__Document segment__.
- - - -

David Einhorn has granted “Worth” an interview in which he talks about short selling, Allied Capital (ALD), and Lehman..
WORTH: Let me ask about some of the labels the press has given you: “Short-seller.”
David Einhorn: It’s not really the right description. We’re long and we’re short, and most days I’d much rather the market go up than down. But we do find some bad companies doing bad things and we sell them short, and I think that’s a good thing.
That label is often used as a pejorative.
Indeed.
What’s wrong with being a short-seller?
Well, first of all, a lot of people don’t understand it. They don’t understand whether short-seller means “short term”—they get confused with that. They don’t like the idea that you’re effectively betting that something bad happens. People want other people to succeed; they want the stock market to go up. I want other people to succeed; I want the stock market to go up.
But I do think that there is a social value in identifying companies that are doing bad things and betting against them. I’ve seen the demise of a fair number of these companies, and it’s not because we’ve bet against them, it’s because these were flawed companies. And our country, our markets, our economy are better when companies that are flawed or cheating are replaced by better ones.
Some people argue that this isn’t the right time to expose such companies, because they may fail and damage an already shaky economy.

- - - -

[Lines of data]
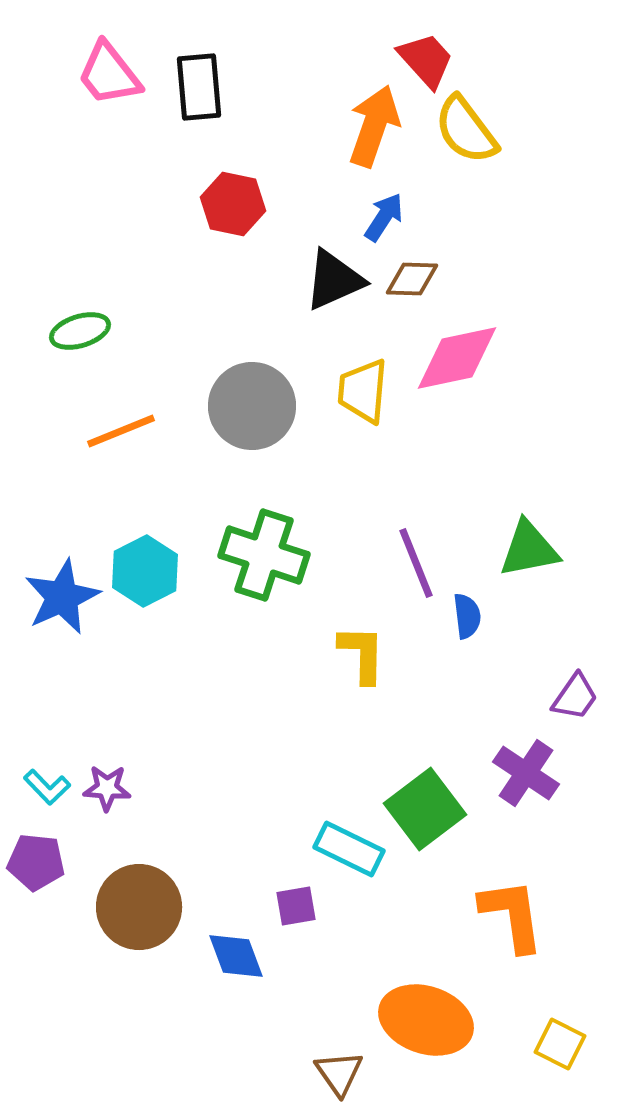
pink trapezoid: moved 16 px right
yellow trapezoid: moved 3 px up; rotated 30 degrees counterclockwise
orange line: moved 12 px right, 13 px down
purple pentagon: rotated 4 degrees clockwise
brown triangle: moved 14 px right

- - - -

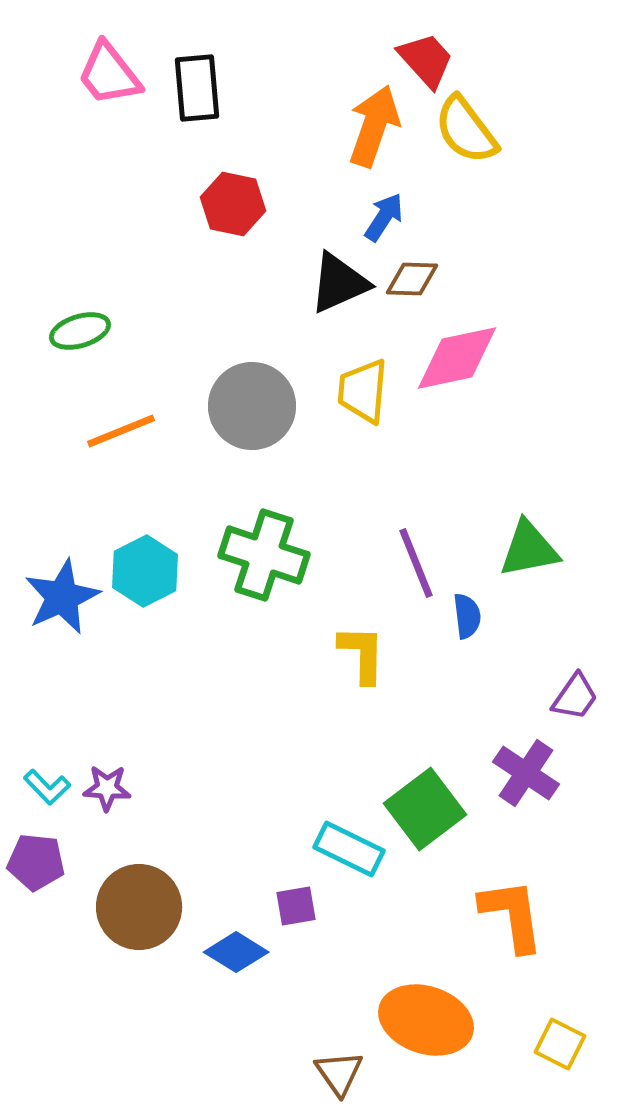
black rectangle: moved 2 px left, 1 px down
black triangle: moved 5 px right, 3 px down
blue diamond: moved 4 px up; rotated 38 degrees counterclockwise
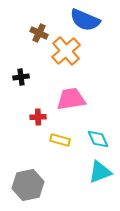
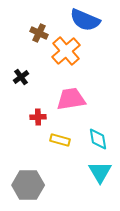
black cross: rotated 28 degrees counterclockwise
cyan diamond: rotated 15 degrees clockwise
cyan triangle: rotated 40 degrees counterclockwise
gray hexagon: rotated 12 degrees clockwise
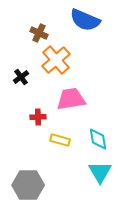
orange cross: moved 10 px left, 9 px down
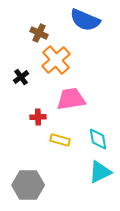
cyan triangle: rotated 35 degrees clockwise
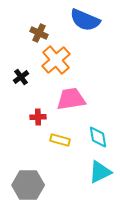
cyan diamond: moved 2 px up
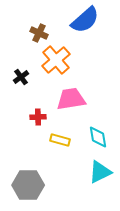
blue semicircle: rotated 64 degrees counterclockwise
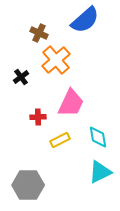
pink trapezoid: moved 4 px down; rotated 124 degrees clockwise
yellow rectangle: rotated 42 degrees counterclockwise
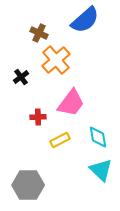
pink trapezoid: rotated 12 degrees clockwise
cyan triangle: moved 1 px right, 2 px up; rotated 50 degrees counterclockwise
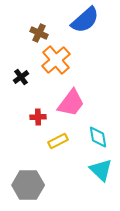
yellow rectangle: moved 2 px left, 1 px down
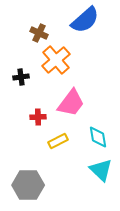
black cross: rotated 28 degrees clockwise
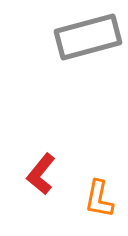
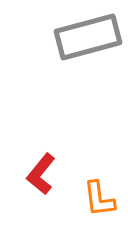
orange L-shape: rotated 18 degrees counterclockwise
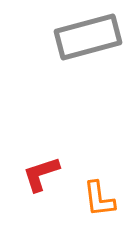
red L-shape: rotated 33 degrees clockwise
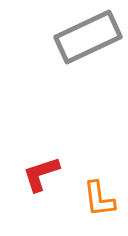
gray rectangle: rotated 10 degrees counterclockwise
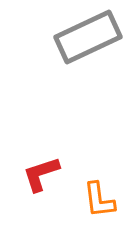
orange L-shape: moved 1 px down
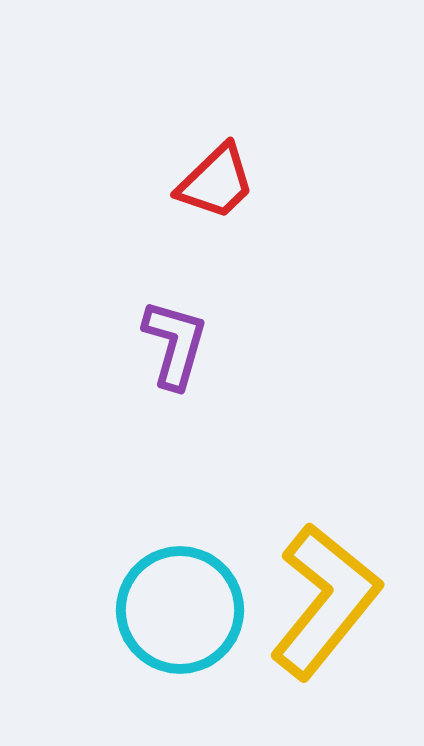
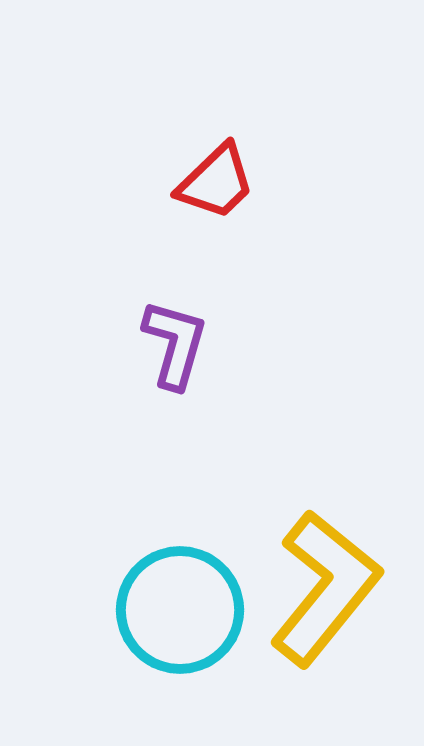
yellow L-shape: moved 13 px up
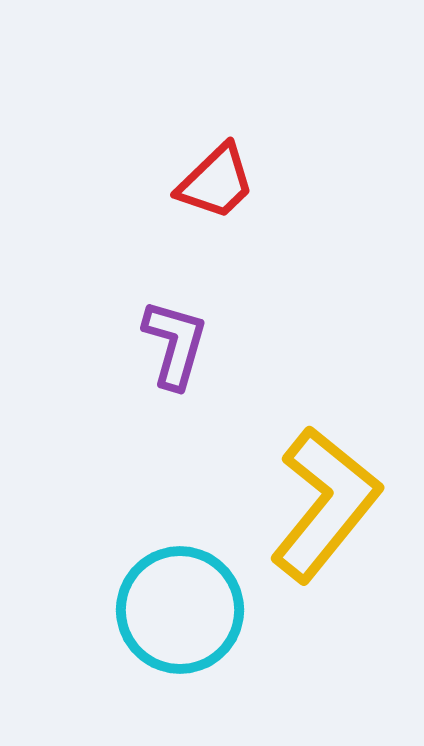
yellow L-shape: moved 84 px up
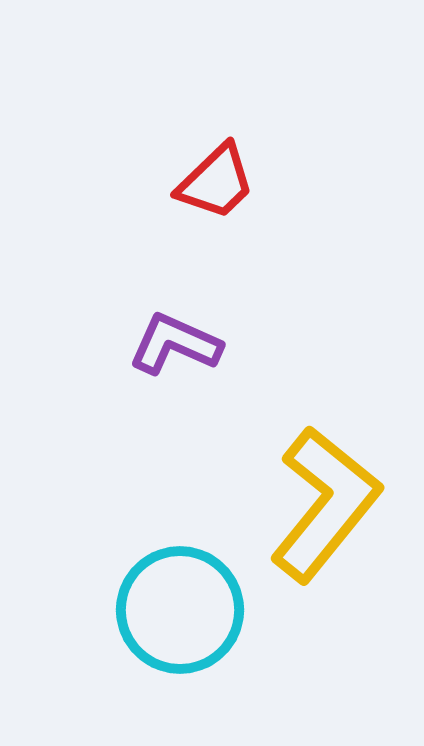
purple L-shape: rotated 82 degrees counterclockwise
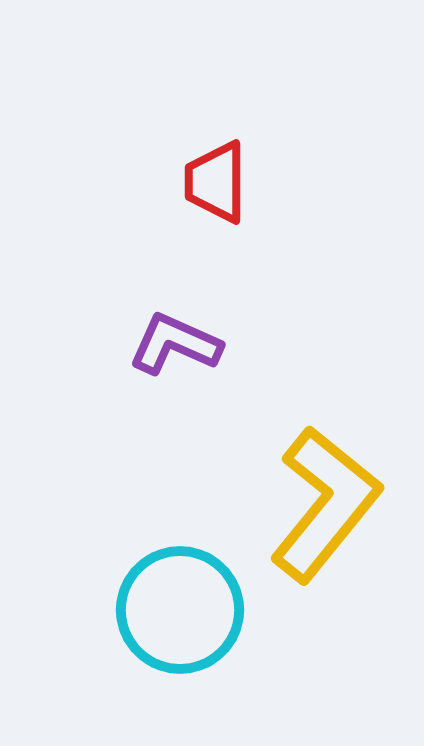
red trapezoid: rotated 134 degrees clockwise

- - - -

__Your instructions__.
Continue the interview with David Einhorn from the point where it stops.

__Response to the task__.
How do you define when the right times are and when the not-right times are? The best way to handle this is to not put your business into a position where, if things don’t go exactly the way that you hoped, you’re forced to not tell the truth about your balance sheet.
Let me read you a sentence that appeared in the New York Times recently in a piece about you and Lehman Brothers: “For eight months now Mr. Einhorn, a rabble-rousing hedge fund manager, has pilloried the venerable Lehman Brothers in an effort to drive down the bank’s stock price, which he is betting against.”
How many things in that sentence would you take exception to?
Other than “David Einhorn,” I think everything.
“Rabble-rousing”?
A Washington Post journalist referred to me as a “cocky punk.” It’s interesting to see how folks are willing to engage in this.
The most loaded part of that sentence is probably the characterization, “in an effort to drive down the bank’s stock price.” That’s a common charge made against you in the context of Lehman and Allied—that you’re talking down these companies purely out of financial self-interest.
It’s self-evidently true that if the stock goes down we are positioned to make a profit. The question is, is that the whole story? And the answer is, it really isn’t.
If you talk about a stock, it’s not going to go down because you talked about it. It’s only going to change in price, up or down, based upon whether you add significant new information or analysis into the market. So the purpose of talking about the stock is to add information into the market, and if people find it old news or unpersuasive, more likely than not, they’re going to take the opposite side.
I’ve stood up and talked about lots of stocks where there’s been absolutely no reaction in the stock after I talked about it. And that’s fine too.
Why is it so hard for people to believe that a hedge fund manager could speak out on an issue for motives unrelated to profit?
DE: People believe what they want to believe, and the hedge fund industry’s press is miserable.
One of the things that must have been a real challenge for you, during the controversy over your short of Allied Capital, was this suspicion and distrust of hedge funds.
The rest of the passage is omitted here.